Lighting was another of the key elements to creating a successful center. We used a number of different types of indirect fluorescent lighting, including continuous linear fluorescent fixtures in the circulation paths and classrooms with soffits and accent fixtures at entrances and main intersections to reinforce the wayfinding. The majority of the lighting in the rotunda and adjacent libraries is indirect soffit mounted fluorescent with the highlight being the central chandelier, which can be seen from all main circulation intersections and the center’s main entrance. In the large multi-purpose room, we used recessed indirect fixtures with switching systems to allow for multiple light levels. The fixtures chosen for this project were specifically chosen to provide even light levels. Since glare can be a difficulty for those with visual impairments, high quality ballasts were also specified to reduce the risk of ballast feedback.
The facility also features a sheltered exterior learning space that is one of a kind, made using the bones of the former loading dock. The outdoor space is accessible from the classrooms via oversized glass garage doors. The shape of the building isolates the space from the sounds of vehicular traffic.

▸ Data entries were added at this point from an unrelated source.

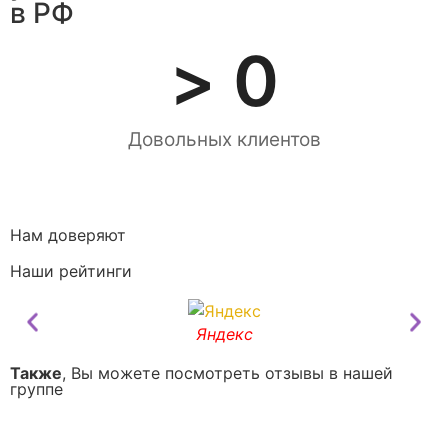
в РФ
> 
0
Довольных клиентов
Нам доверяют
Наши рейтинги
Яндекс
Также
, Вы можете посмотреть отзывы в нашей
группе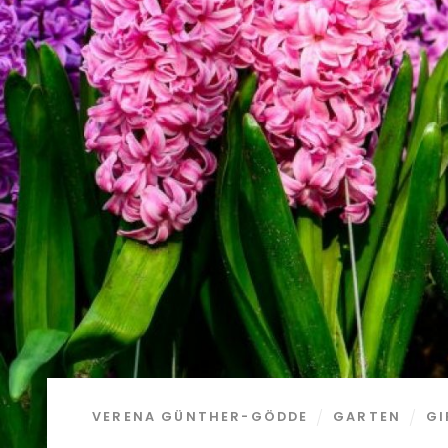
VERENA GÜNTHER-GÖDDE
GARTEN
GI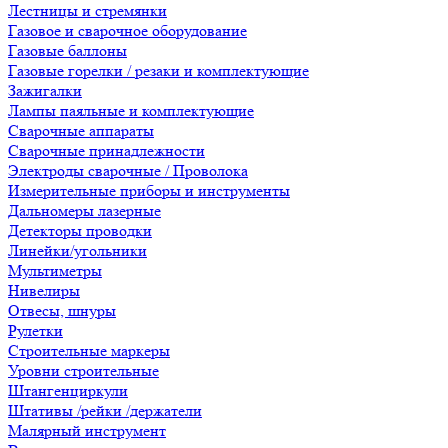
Лестницы и стремянки
Газовое и сварочное оборудование
Газовые баллоны
Газовые горелки / резаки и комплектующие
Зажигалки
Лампы паяльные и комплектующие
Сварочные аппараты
Сварочные принадлежности
Электроды сварочные / Проволока
Измерительные приборы и инструменты
Дальномеры лазерные
Детекторы проводки
Линейки/угольники
Мультиметры
Нивелиры
Отвесы, шнуры
Рулетки
Строительные маркеры
Уровни строительные
Штангенциркули
Штативы /рейки /держатели
Малярный инструмент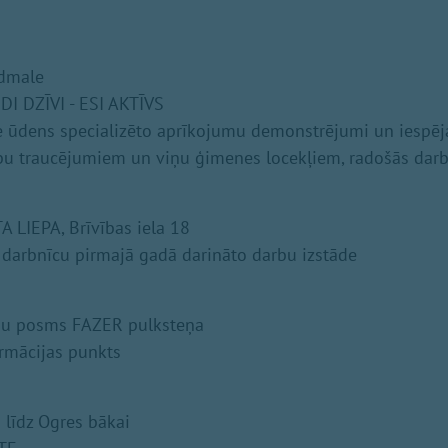
udmale
DI DZĪVI - ESI AKTĪVS
e ūdens specializēto aprīkojumu demonstrējumi un iespēj
bu traucējumiem un viņu ģimenes locekļiem, radošās darb
A LIEPA, Brīvības iela 18
 darbnīcu pirmajā gadā darināto darbu izstāde
jēju posms FAZER pulksteņa
rmācijas punkts
 līdz Ogres bākai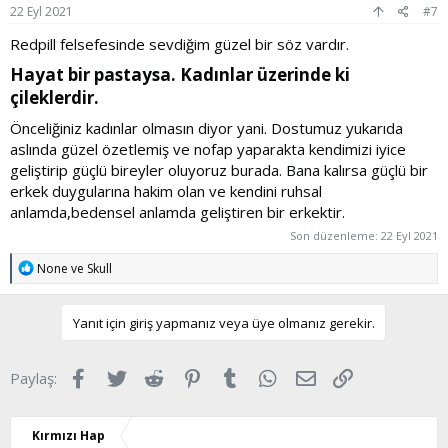
:
22 Eyl 2021
#7
Redpill felsefesinde sevdiğim güzel bir söz vardır.
Hayat bir pastaysa. Kadınlar üzerinde ki
çileklerdir.​
Önceliğiniz kadınlar olmasın diyor yani. Dostumuz yukarıda
aslında güzel özetlemiş ve nofap yaparakta kendimizi iyice
geliştirip güçlü bireyler oluyoruz burada. Bana kalırsa güçlü bir
erkek duygularına hakim olan ve kendini ruhsal
anlamda,bedensel anlamda geliştiren bir erkektir.
Son düzenleme:
22 Eyl 2021
T
None
ve
Skull
e
p
k
Yanıt için giriş yapmanız veya üye olmanız gerekir.
i
l
e
Facebook
Twitter
Reddit
Pinterest
Tumblr
WhatsApp
E-posta
Link
Paylaş:
r
:
Kırmızı Hap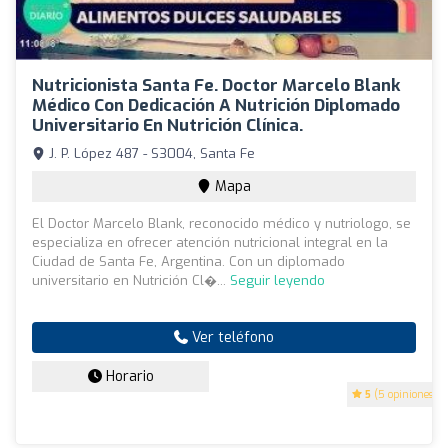
Nutricionista Santa Fe. Doctor Marcelo Blank
Médico Con Dedicación A Nutrición Diplomado
Universitario En Nutrición Clínica.
J. P. López 487 - S3004, Santa Fe
Mapa
El Doctor Marcelo Blank, reconocido médico y nutriologo, se
especializa en ofrecer atención nutricional integral en la
Ciudad de Santa Fe, Argentina. Con un diplomado
universitario en Nutrición Cl�...
Seguir leyendo
Ver teléfono
Horario
5
(5 opiniones)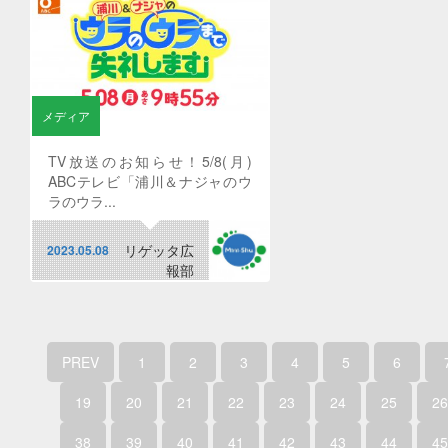
メディア
TV放送のお知らせ！5/8(月)
ABCテレビ「浦川＆ナジャのウ
ラのウラ...
リゲッタ広
2023.05.08
報部
PREV
1
2
3
4
5
6
19
20
21
22
23
24
25
26
38
39
40
41
42
43
44
45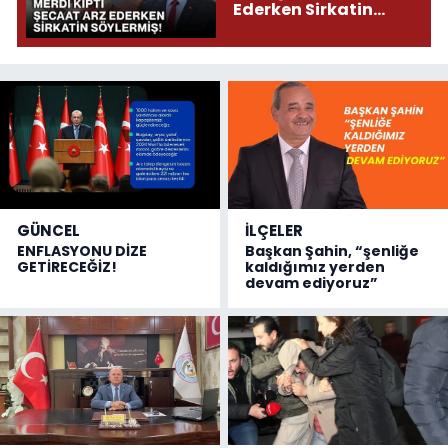
Ederken Sirkatin
Söylermiş!
GÜNCEL
İLÇELER
ENFLASYONU DİZE
Başkan Şahin, “şenliğe
GETİRECEĞİZ!
kaldığımız yerden
devam ediyoruz”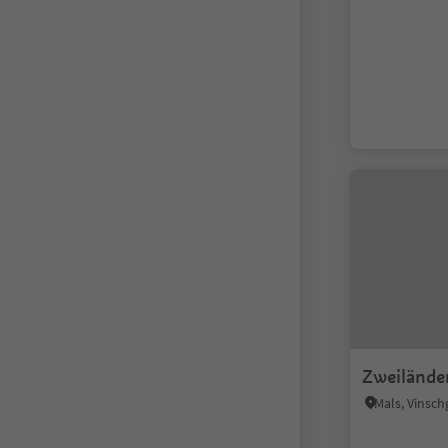
Zweilände
Mals, Vinsc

The exterior space continues many of the design concepts developed inside the center. The concrete entry points at the outdoor wall of each classroom are stamped with a different color/pattern, and the walls at the entries are color coded to match the rooms’ interior entries. There are two exterior pathways. One provides a variety of everyday obstacles for people with visual impairments, including train tracks, curbs, slopes, a parking meter and a wooden garden bridge, all in a meandering path. The center also incorporated a variety of play stops on this path, including a musical fence, a sensory wall, a small recirculating bubbling fountain and chimes. The second simpler rectangular path contains the alphabet in inset stainless steel Braille sidewalk panels.
Besides providing a unique universally designed facility, finish and material selections were made based upon the needs of the children, as well as the center’s need to have maintainable and cleanable surfaces. The lighting fixtures were specified using an edited number of different lamps to minimize inventory requirements. Furniture selections were made with the same guidelines for flexibility, functionality and maintainability. Stack chairs and lounge pieces incorporated the same color palette and match their corresponding areas. Desk chairs and conference chairs are interchangeable, so they can be used together for larger gatherings.
The space has proven to be very successful. The center’s children enjoy the variety of non-visual elements incorporated throughout, and the families also enjoy the color and texture, as well as the functionality of the libraries and learning spaces. The simplicity of circulation and the central location of the rotunda make the center easy to navigate and friendly for children with visual impairments.